Борьбу с ним Михайловна вела каждый день и каждый день проигрывала. Слишком много прошлого было – годы, годы, десятилетия, да что там, страшно подумать – восемь десятилетий, почти век. Вся жизнь – прошлое. А от жизни просто так не отделаешься, не спрячешься. Уйти–то ушло, а не отпускает, живет внутри, теплится, тлеет. Может, и живешь, пока еще теплится.
Становиться старше не страшно, когда приобретаешь больше, чем теряешь. Ну, мудрость, отношение к жизни, чистую, спокойную ясность ума и сердца. А без этого только и остается, что на пепелище ходить, да вздыхать, да вспоминать.
Михайловна еще немного поворочалась и решила вставать. Спустила ноги с кровати. Посидела, чтобы в голове прояснилось. Отдернула занавеску в мутное, серое, с моросью утро. Кряхтя, сползла с кровати и потянулась за одеждой.
Надела чулки, прихватив их над коленками специально сшитыми резинками. Теплые панталоны. На сорочку – старое коричневое платье, сверху гуманитарную кофту. Пригладила редкие, крашенные хной в рыжий цвет волосики, заколола гребешком, повязала платок. В коридоре вдела ноги в старые резиновые сапоги с обрезанными голенищами, захватила подойник, ведро, в котором плавала тряпка, и вышла на двор.

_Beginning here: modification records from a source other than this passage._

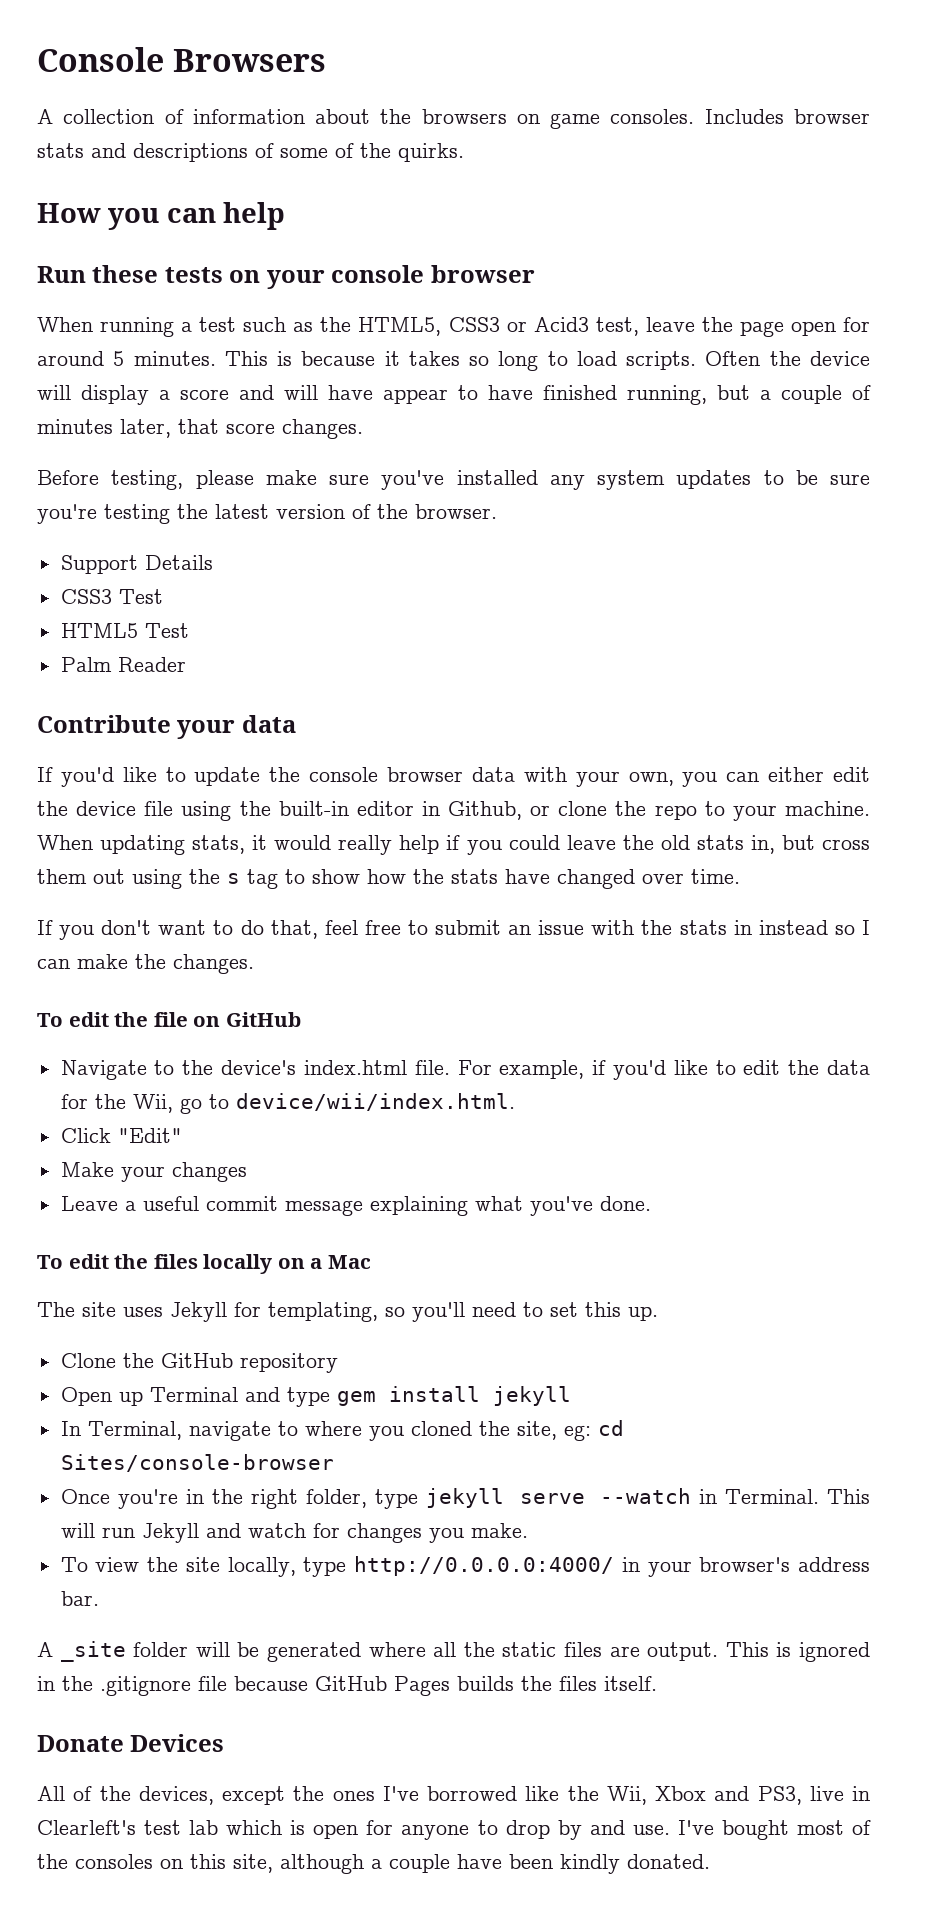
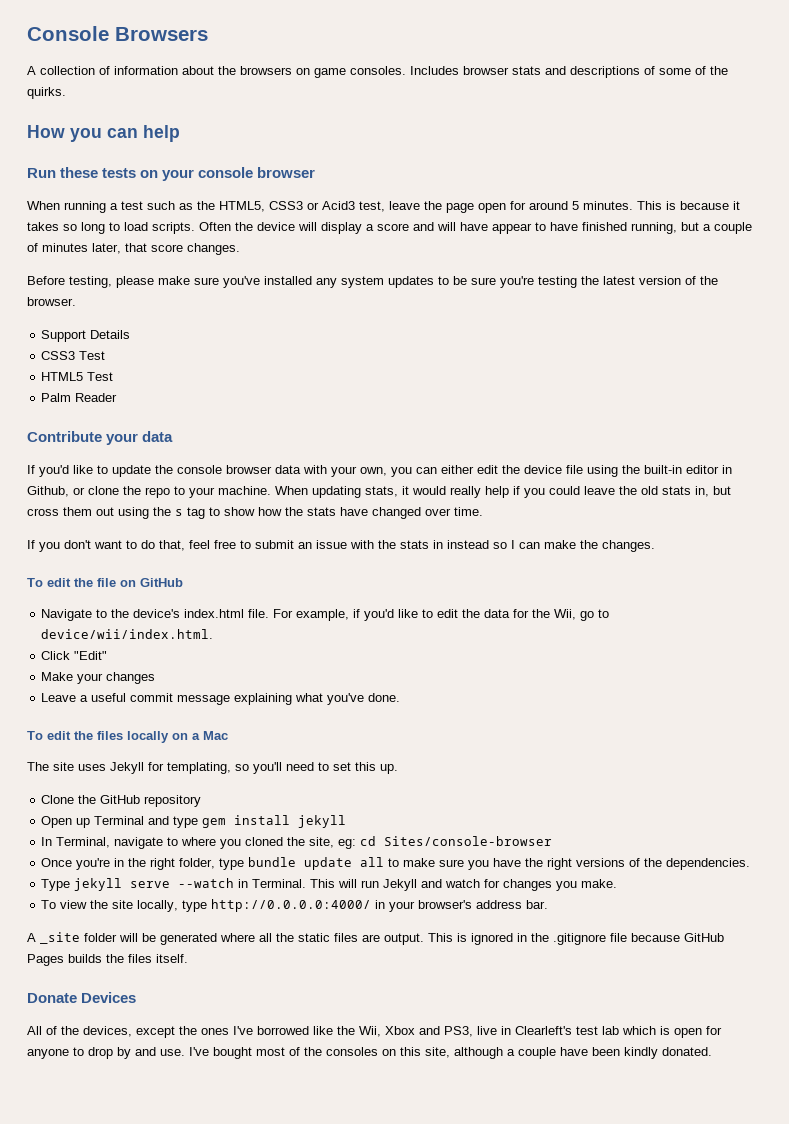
(419, 1499) none -> [248,857,751,870] [41,879,71,891] bundle update all to make sure you have the right versions of the dependencies. // Type

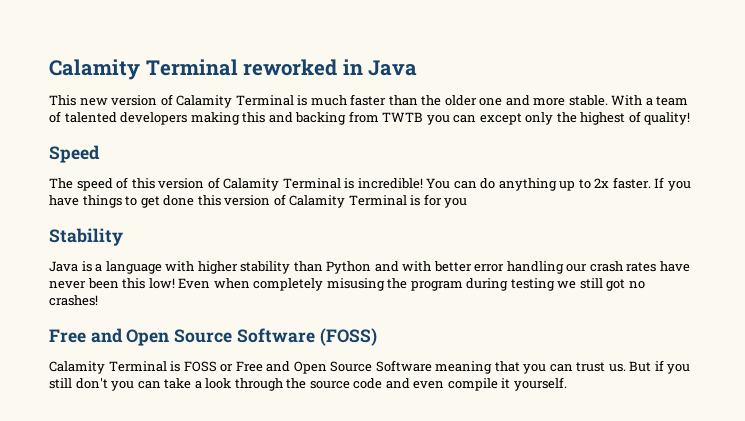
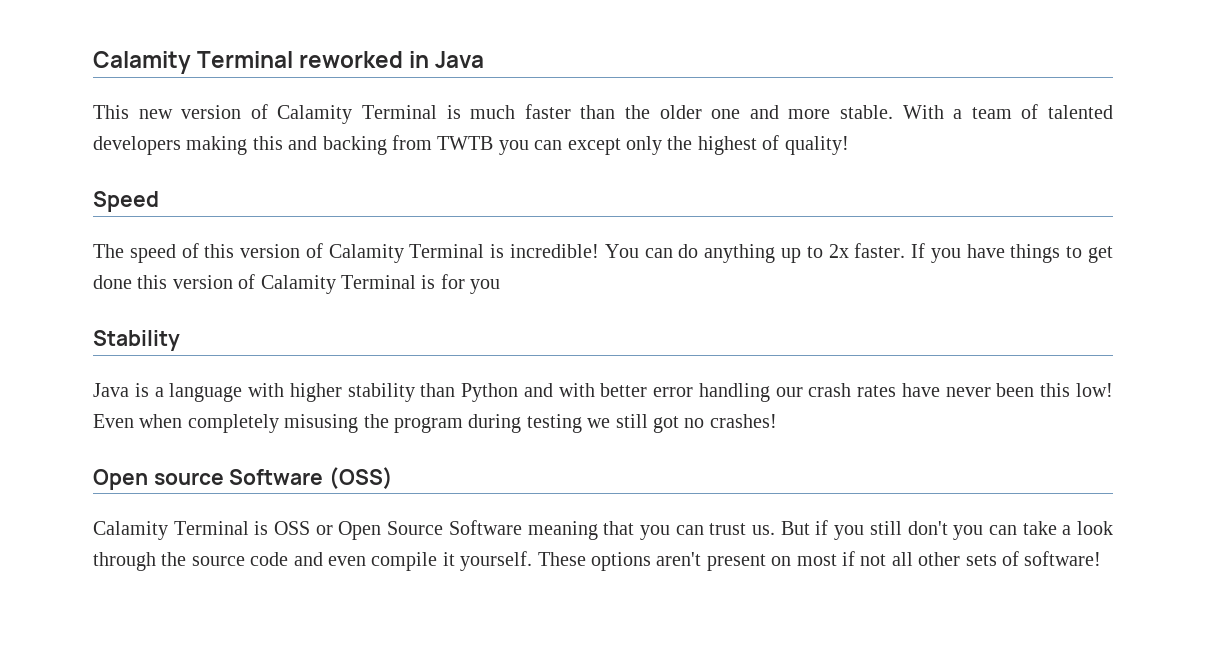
[49,328,377,346] [49,361,291,374] Free and Open Source Software (FOSS) // Calamity Terminal is FOSS or Free and -> [93,467,394,490] [93,521,333,540] Open source Software (OSS) // Calamity Terminal is OSS or
(567, 384) none -> [537,551,1102,571] These options aren't present on most if not all other sets of software!

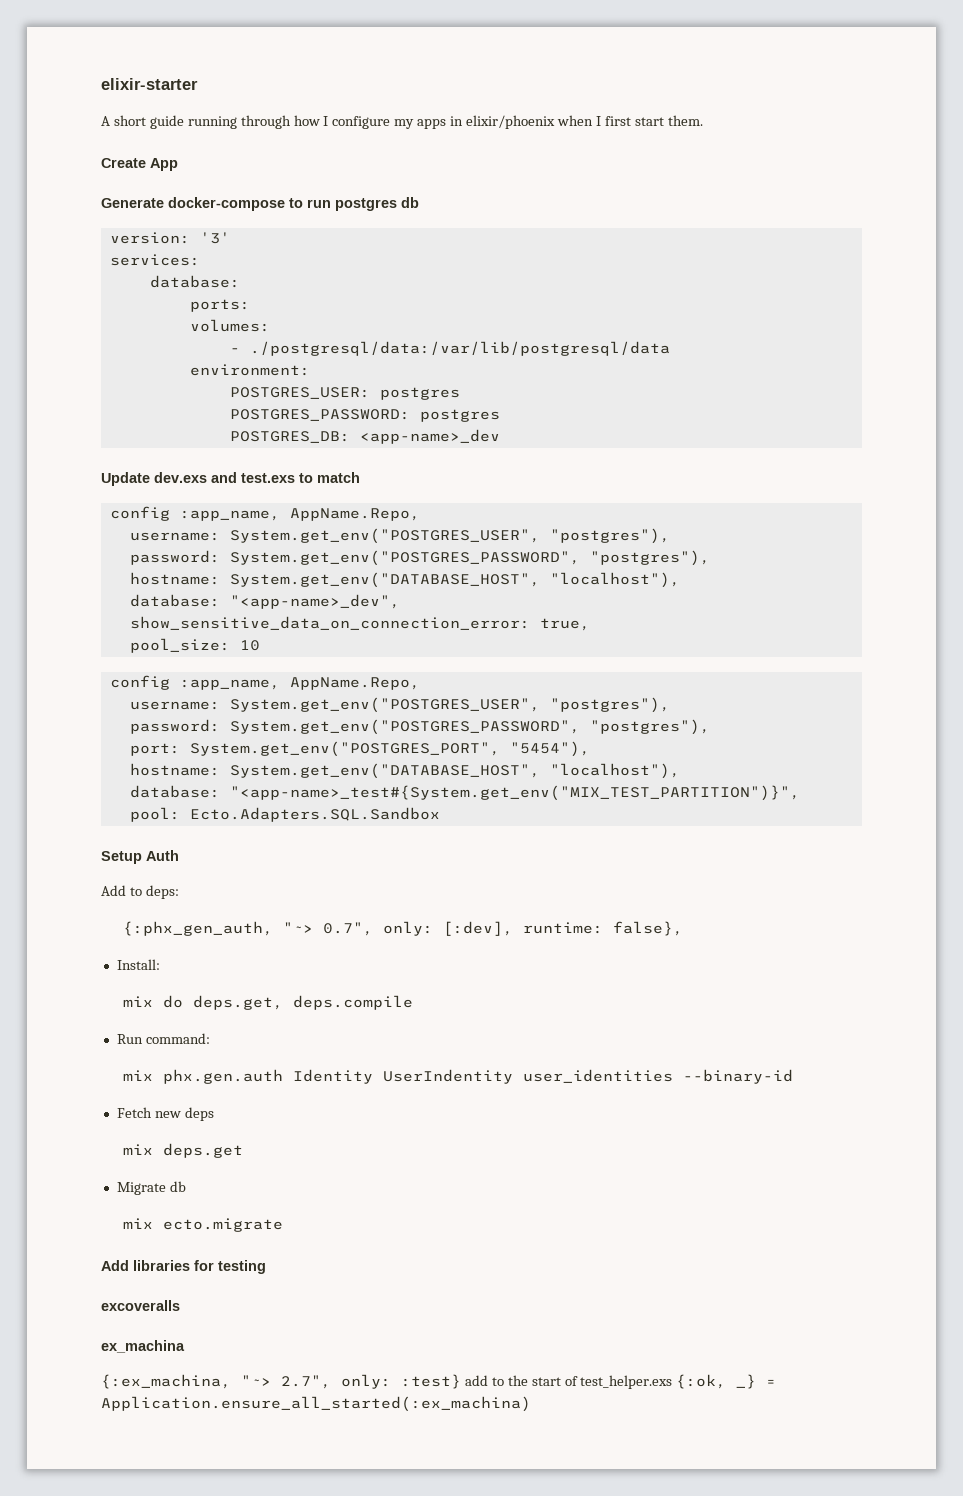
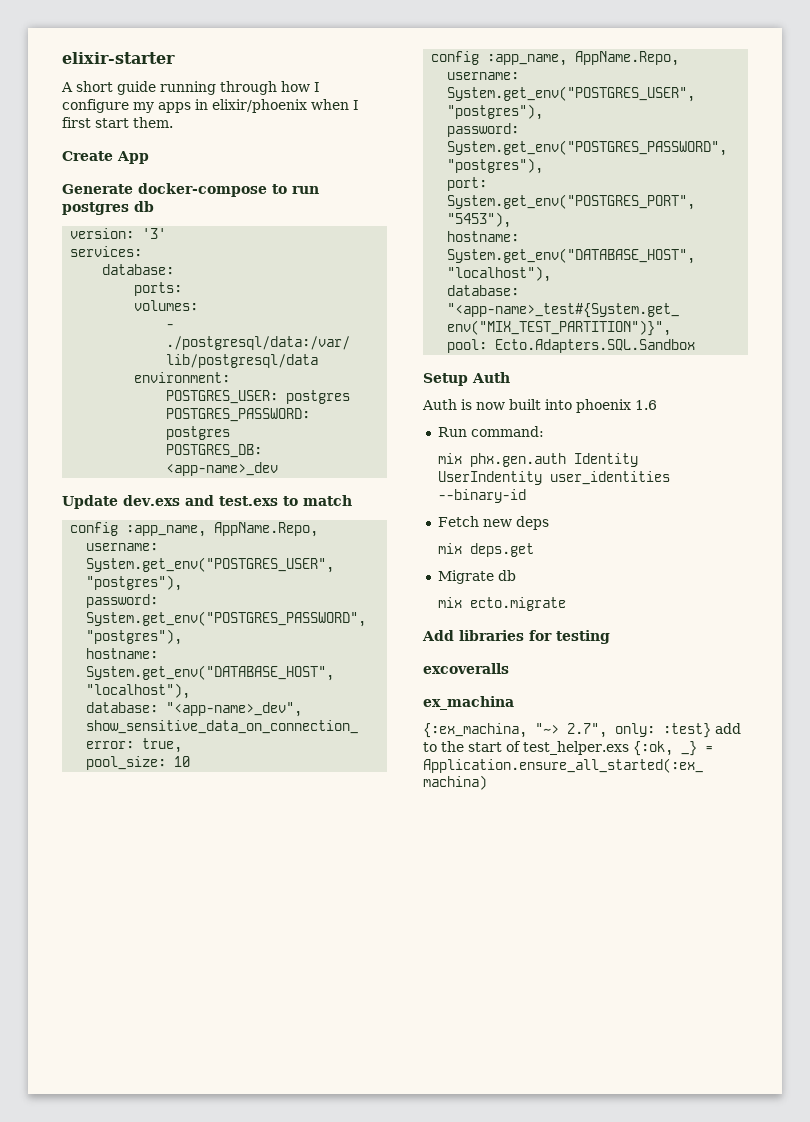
[509,741,590,757] "5454"), -> [447,212,512,228] "5453"),
[101,885,179,899] [122,921,683,936] [116,959,160,970] [122,995,413,1010] Add to deps: // {:phx_gen_auth, "~> 0.7", only: [:dev], runtime: false}, // Install: // mix do deps.get, deps.compile -> [422,399,657,413] Auth is now built into phoenix 1.6

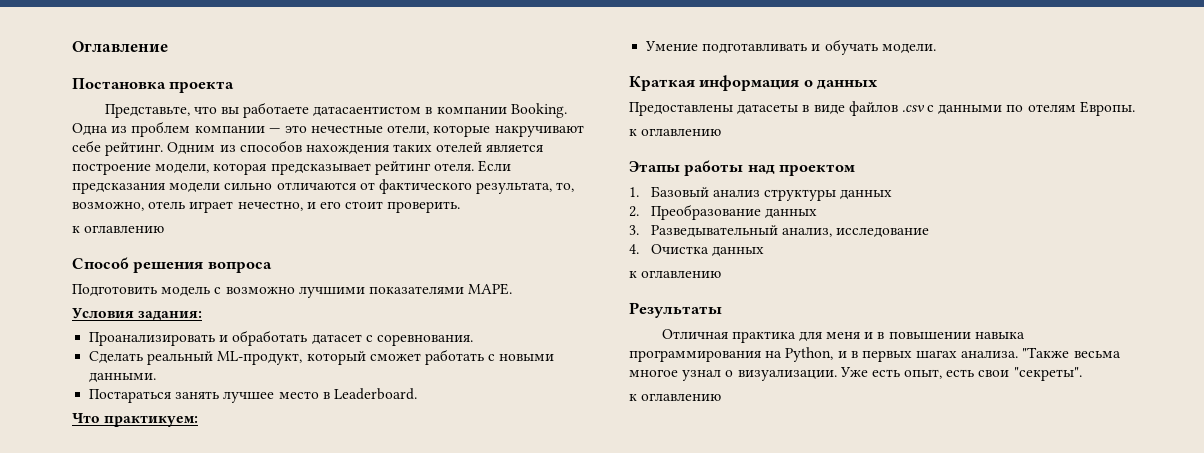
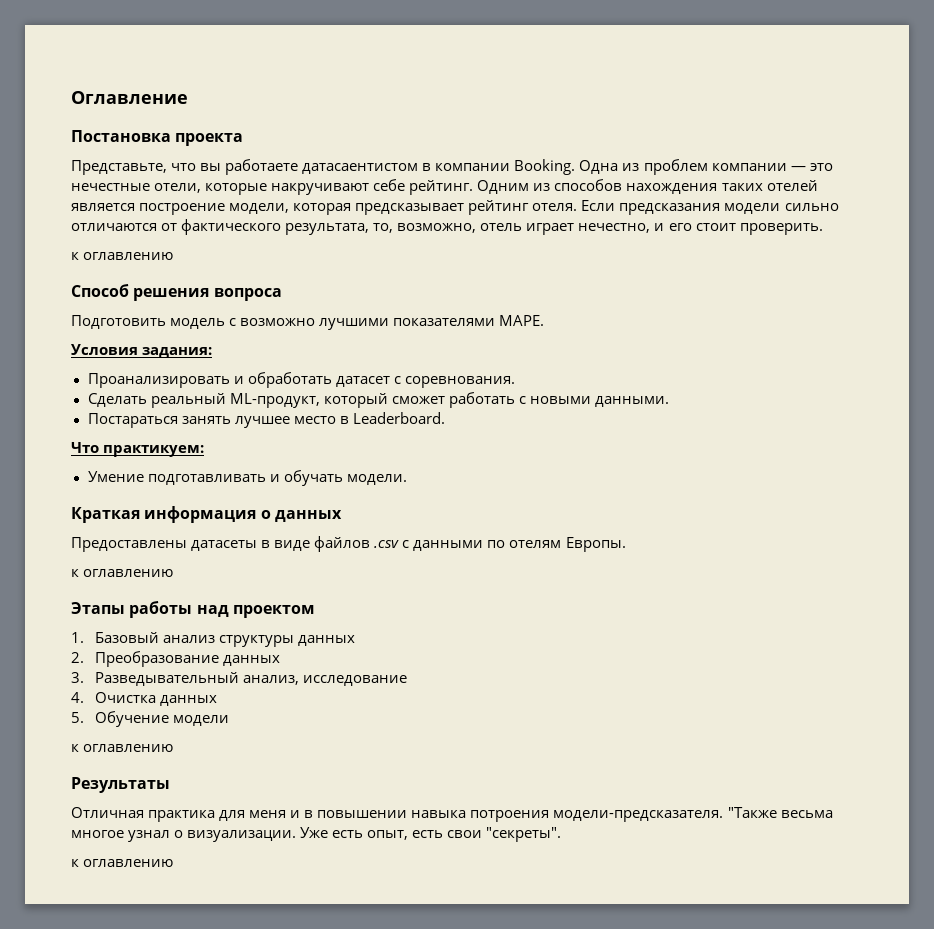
(764, 252) none -> [71,711,229,727] // 5. Обучение модели
[629,347,1019,362] программирования на Python, и в первых шагах анализа. -> [470,810,724,822] потроения модели-предсказателя.

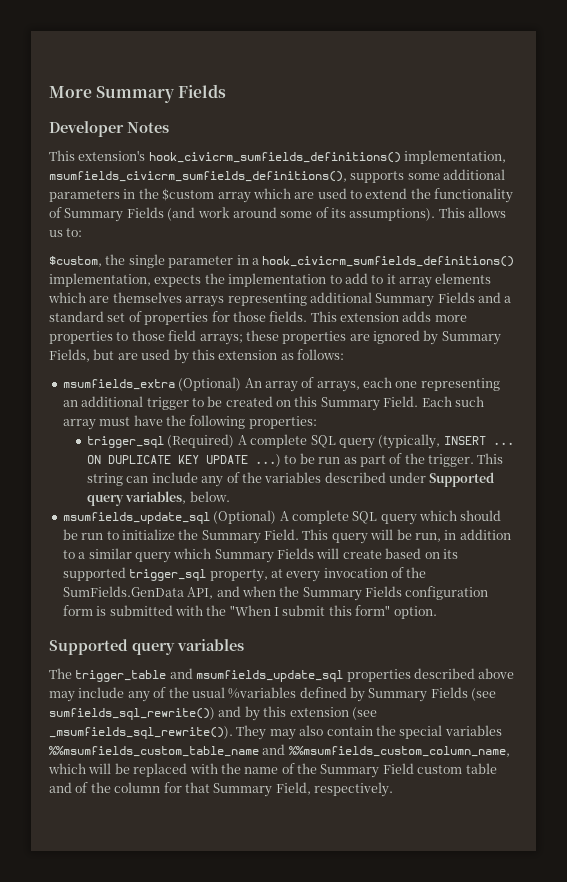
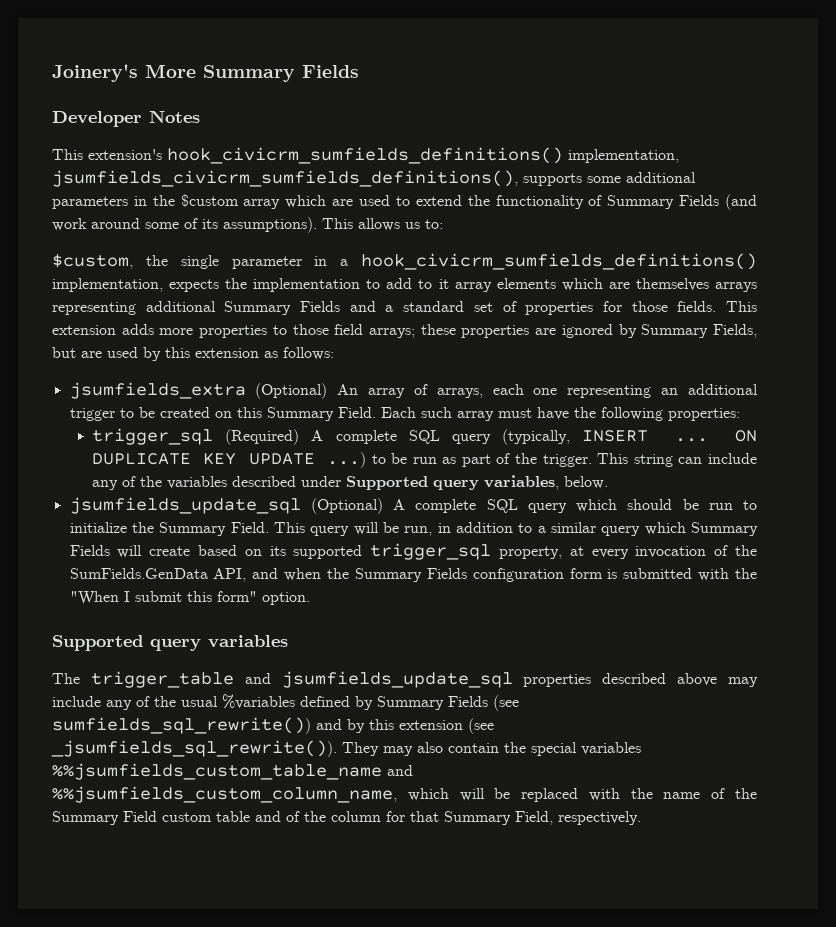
(49, 92) none -> [52,64,138,82] Joinery's
[49,171,347,182] msumfields_civicrm_sumfields_definitions(), -> [52,170,518,187] jsumfields_civicrm_sumfields_definitions(),
[62,379,175,390] msumfields_extra -> [69,382,246,399] jsumfields_extra
[62,512,210,524] msumfields_update_sql -> [69,497,301,514] jsumfields_update_sql
[196,670,344,682] msumfields_update_sql -> [281,671,513,688] jsumfields_update_sql
[49,726,233,739] _msumfields_sql_rewrite()). -> [51,740,337,757] _jsumfields_sql_rewrite()).
[49,744,510,757] %%msumfields_custom_table_name and %%msumfields_custom_column_name, -> [52,763,413,780] [52,786,397,803] %%jsumfields_custom_table_name and %%jsumfields_custom_column_name,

В покосившемся старом хлеву, заслышав хозяйку, заворочалась, гремя боталом, Демократия. Михайловна зачерпнула мятым жестяным ведром воды в баке, поставила корове под морду и, когда та напилась, задала комбикорму. Поискала маленькую удобную скамеечку, даже чертыхнулась и Демократии в бок наподдала ни за что ни про что, но нашла, успокоилась, хотя все еще ворча, обтерла вымя и, с трудом согнувшись, села.
Летом корова была толстой, ладной. На бусинчатом хребте, на лопатках и маклаках висело большое коровье тело, сытый живот, переходящий к задним ногам в розовое тугое вымя, к которому широкими ручейками шли молочные вены. Михайловна привычно уткнулась лбом в коровий бок, пристроилась, сдоила первые грязные струйки прямо на пол и начала доить.
Пальцы плохо гнулись и болели – Михайловна, отфыркиваясь от капель пота, стекавших из–под платка, опять стала раздражаться. Да еще Демократия, сгоняя муху, шлепнула ее навозным хвостом по лицу.
– Растуды-т твою мать! – и бабка заехала корове кулаком в живот, не боясь, что корова дернется и опрокинет подойник. – Стоять!
Корова перестала жевать и ждала, остановится Михайловна на этом или, разойдясь, продолжит выяснение отношений. Михайловна снова принялась доить, медленно и неуклюже дергая за соски.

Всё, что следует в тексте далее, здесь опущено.